Vince of Iron Tower Studio's fame has interviewed Project Eternity's lead J.E. Sawyer, on subjects such as combat, alternative means to resolving quests, the balance between familiar and "weird" setting elements and more.

Here's a snip:
8. Chris Avellone mentioned several times that the player will be able to avoid some combat encounters with non-combat skills. Correct me if I'm wrong, but it seems that Project Eternity will be a combat-heavy game (like Baldur's Gate was) with combat oriented classes. Why would a combat party want to avoid combat? How are you going to balance the loss of experience, content, and loot?

Yes, Project Eternity will have a lot of combat (though probably not as much as Icewind Dale II!) and the classes are all "battle ready". Players can avoid or stall combat either to gain an advantage or to stretch their resources between safe resting locations. Some players may simply not want to fight certain enemies or they might want to peacefully resolve a conflict.

Tim and I would both like to use an experience system that relies heavily (if not wholly) on quest, objective (i.e. steps within a quest), and challenge (e.g. exploration rewards) rewards. We want to encourage players to solve problems by whatever means are at their disposal. Combat is a very common solution, but that shouldn't be the only solution. If our experience system discourages the use of alternate resolution mechanics, it's at odds with that goal.

As far as loot goes, I don't want to rely heavily on putting all of the best gear on enemies. Again, that would conflict with the goal of allowing the player to resolve problems in the way that they would like to.

9. Which speech/conversation skills and ability are planned or being discussed and why? Are there any spells that can grant you new dialogue-related abilities like PST's speak with the dead ability?

We haven't discussed conversation skills as much as reputation mechanics. To me, conversation is one of the primary means players have of defining the type of person they are playing in the world. Instead of a heavy emphasis on conversation skills, I would rather allow players to behave in a variety of ways and develop robust reputation systems to react to those choices throughout the game. I think it's more interesting to allow a person to select diplomatic responses and develop a reputation for being a diplomat than to level up a Diplomacy skill and pick the Diplomacy option when it's unlocked for you.

I think some of the best role-playing experiences come from expressing your character's personality in the way that you want and seeing how the world reacts to it. I believe that we can make a conversation system that allows people to do this with dialogues and characters in a natural way.

10. Chris mentioned that you "want to explore the idea of speech as a tool not as a key", citing "intimidating, flattering, pissing people off" as examples and "providing a broader context or more information on the target" as the goals/rewards. While it worked well in Planescape: Torment, it does sound like you're marginalizing the speech skills, going from one extreme (a win button) to another (mostly flavor). Any thoughts on that?

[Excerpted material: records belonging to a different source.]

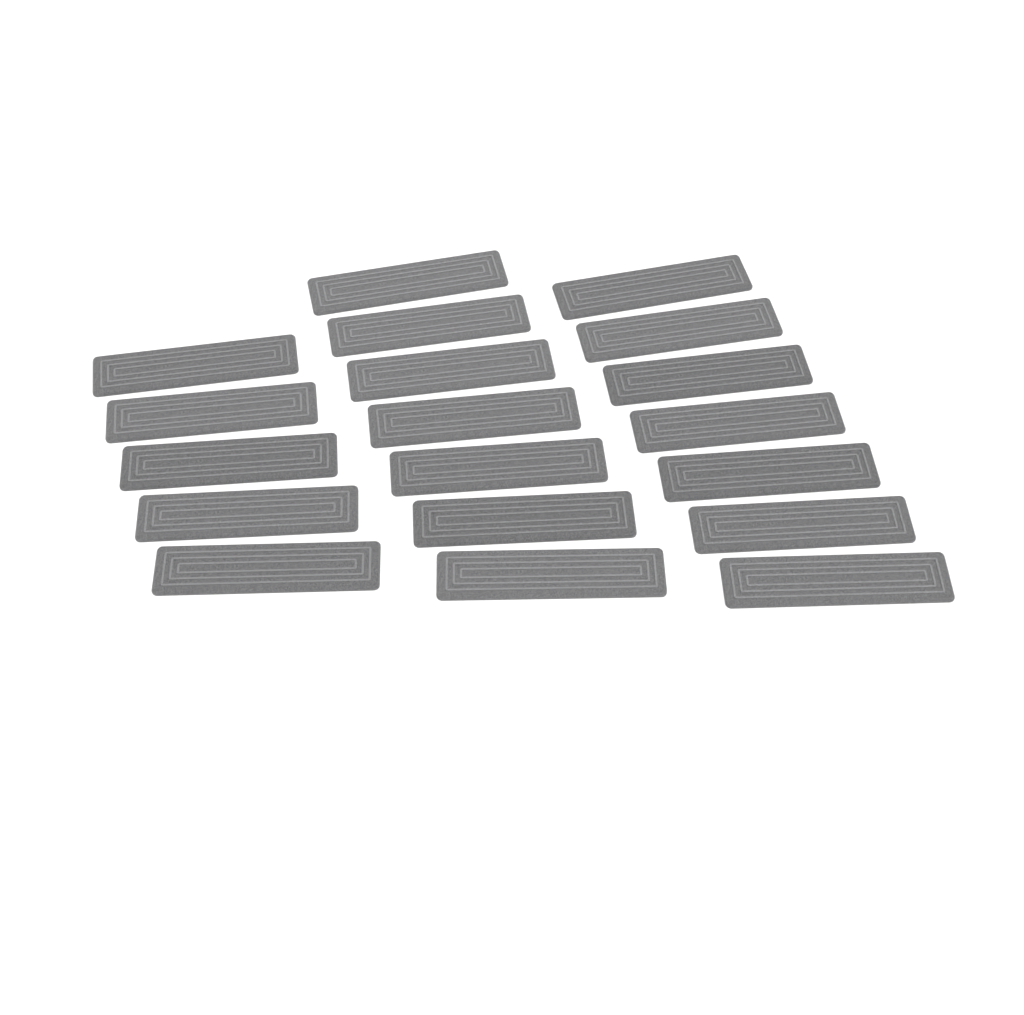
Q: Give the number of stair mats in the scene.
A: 19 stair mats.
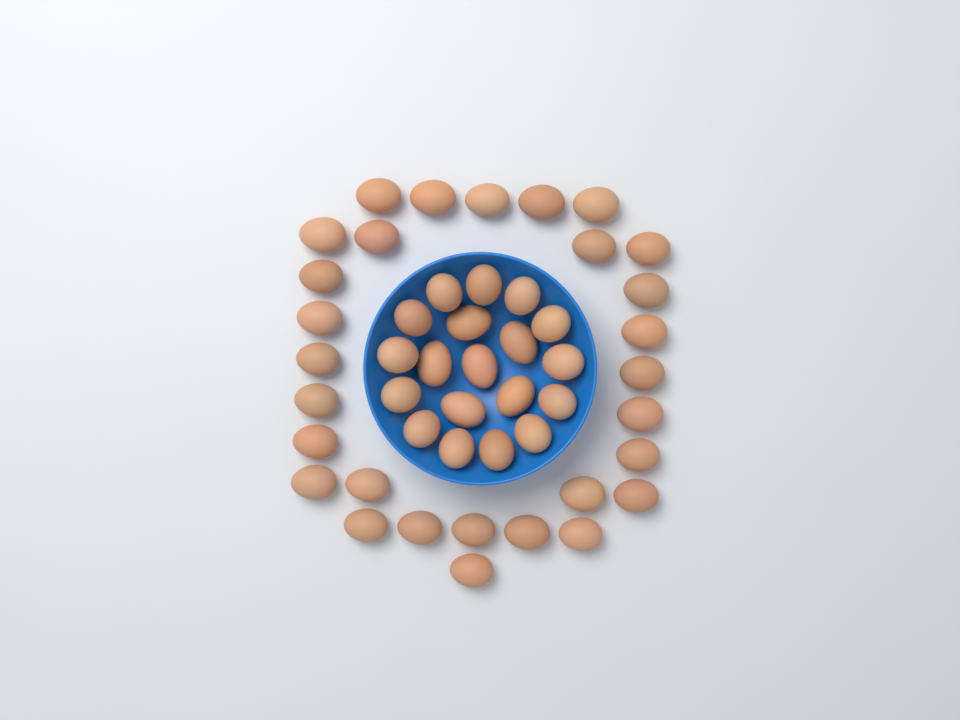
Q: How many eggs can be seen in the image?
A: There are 48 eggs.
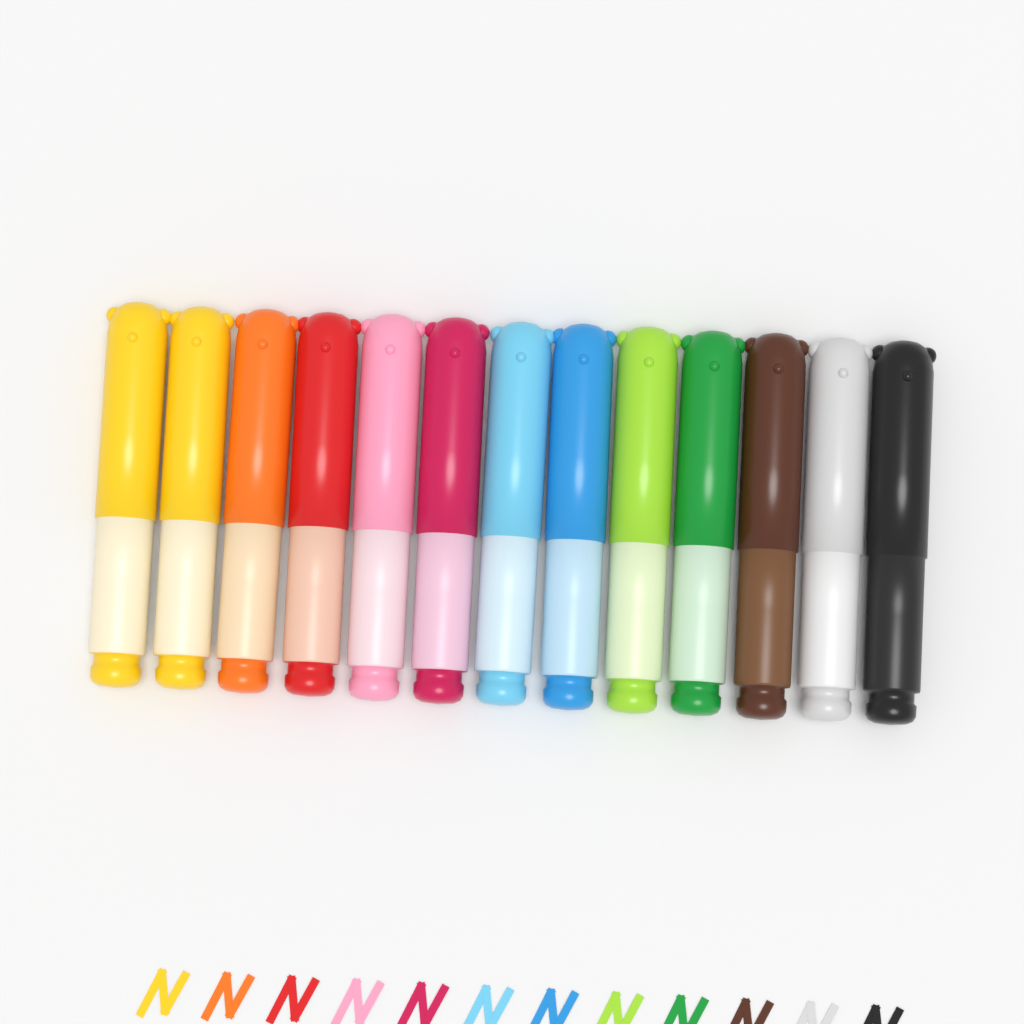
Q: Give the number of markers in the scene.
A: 13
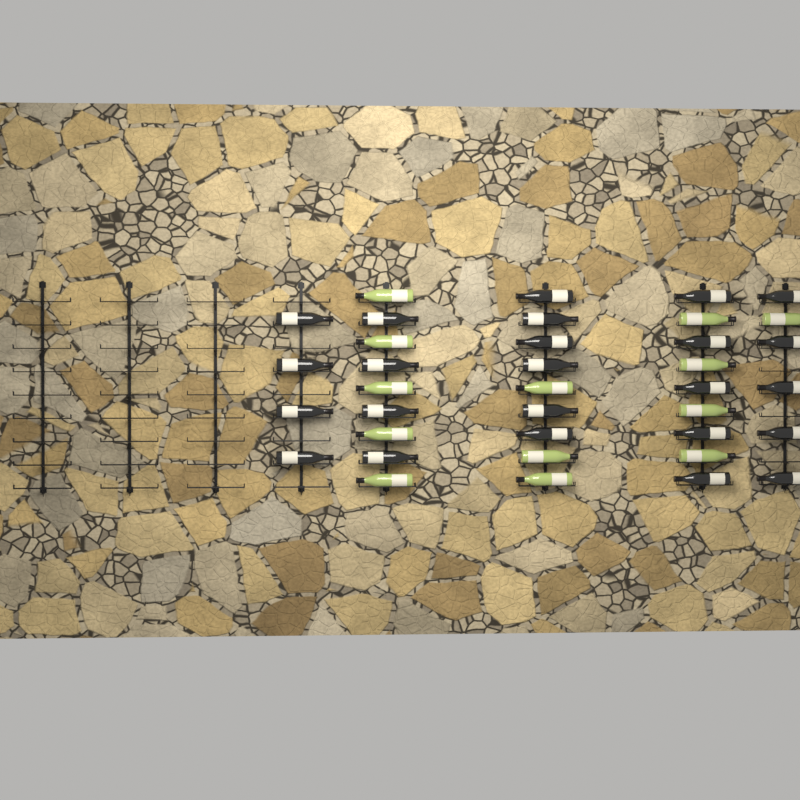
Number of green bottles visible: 13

I'd like to marginalize the speech skills into the dust bin, personally. I think the player's conversation choices should be important without dead-ending quests and I think that Alpha Protocol managed to find ways to do that. There are certainly optimal choices for the player to make if you want a certain type of outcome (e.g. impressing one character instead of another), but dialogue isn't a right/wrong puzzle.

I don't think it's correct to say that I want dialogue choices to be flavor only. I want the player's choices from node to node to actually be more mechanically significant that they have been in most RPGs. That consists of two parts: the immediate reaction within the conversation and the long-term effects of how that choice feeds into your reputation. Sometimes the short-term effects are minor, but the reputation system won't "forget" what you've done.